Highly controversial allegations made by South African opposition party the Economic Freedom Fighters (EFF), regarding extrajudicial behavior by South African National Parks (SANParks), raises a number of important questions about the country’s ongoing struggle against poaching.

SANParks stands accused of indiscriminately killing suspected poachers and dumping the bodies in unmarked graves. Something that the national body has vehemently denied. Exactly who is alleged to have said what is not entirely clear, as Mr. Cyril Chuene (a senior member within the Mpumpalanga provincial EFF structures), claims that the party had made no such comments.

Whilst de facto and de jure ‘shoot to kill’ policies have been adopted as a means of combating poaching in a number of other Sub-Saharan African (SSA) countries, this is not the case in South Africa. At its core, this decision is based on principles enshrined in the Constitution of the Republic of South Africa. Namely, that everyone has the right to life; and, that everyone has the right to freedom and security of the person. As such, according to law, anti-poaching rangers have no more powers than a private citizen. They may only use as much force as is reasonable (and proportionate) when seeking to detain a suspected poacher or defend themselves.
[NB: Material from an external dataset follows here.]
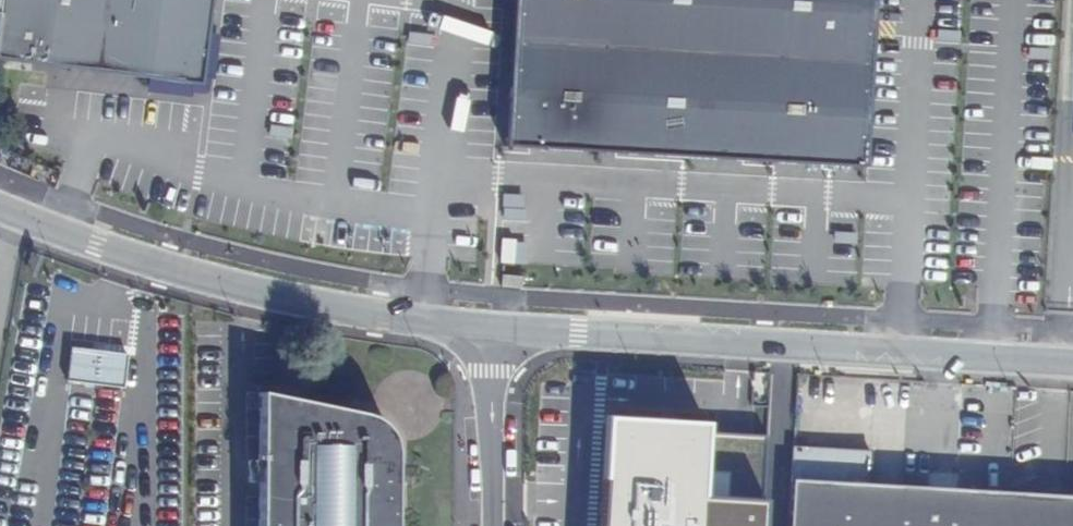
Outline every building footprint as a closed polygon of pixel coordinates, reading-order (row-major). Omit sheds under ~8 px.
[(27,63),(34,0),(0,0),(0,60),(27,63)] [(27,63),(123,74),(198,82),(206,0),(34,0),(27,63)] [(506,157),(862,178),(872,0),(516,0),(506,157)] [(496,268),(497,259),(489,259),(488,267),(496,268)] [(125,387),(130,354),(74,345),(69,378),(125,387)] [(396,490),(396,464),(396,454),(395,448),(394,442),(392,436),(389,430),(386,425),(381,420),(377,418),(371,416),(318,405),(261,393),(260,525),(395,525),(396,490)] [(810,402),(794,401),(794,412),(810,414),(810,402)] [(611,415),(605,525),(766,525),(767,501),(759,501),(762,439),(716,436),(717,421),(611,415)] [(956,489),(866,483),(861,483),(862,469),(867,470),(868,451),(791,447),(786,525),(1072,525),(1072,496),(956,489)]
Now, whether or not it is right to take a life in the act of saving another (wild)life is debatable. Not least because any attempts at applying such a diktat fail to account for incidents of mistaken identity, the loss of potential intelligence gathering opportunities, as well as the difficulty in evidencing causality over longer and longer periods of time. Moreover, our notion of ‘right’ versus ‘wrong’ is not only highly subjective, but is nothing more than a social construct. The wildlife at the heart of this issue certainly have no use for or understanding of morals.

Perhaps, then, it may be more appropriate to consider the question in terms of fairness? This can be understood in a number of ways: an equitable outcome, impartiality, reasonable in the circumstances and so on. Therefore, based on an objective assessment of risk versus reward and knowledge of the status quo on the part of all role players, is it fair that lives are forfeit when 'rules' are broken? That was, after all, the Code of the West.

Whichever side of the fence (or sticky patch of grey area), that ones falls - the only certainty in this debate is that we find ourselves in a chaotic situation. One characterized by greed, corruption, money and violence. One that has no simple answers.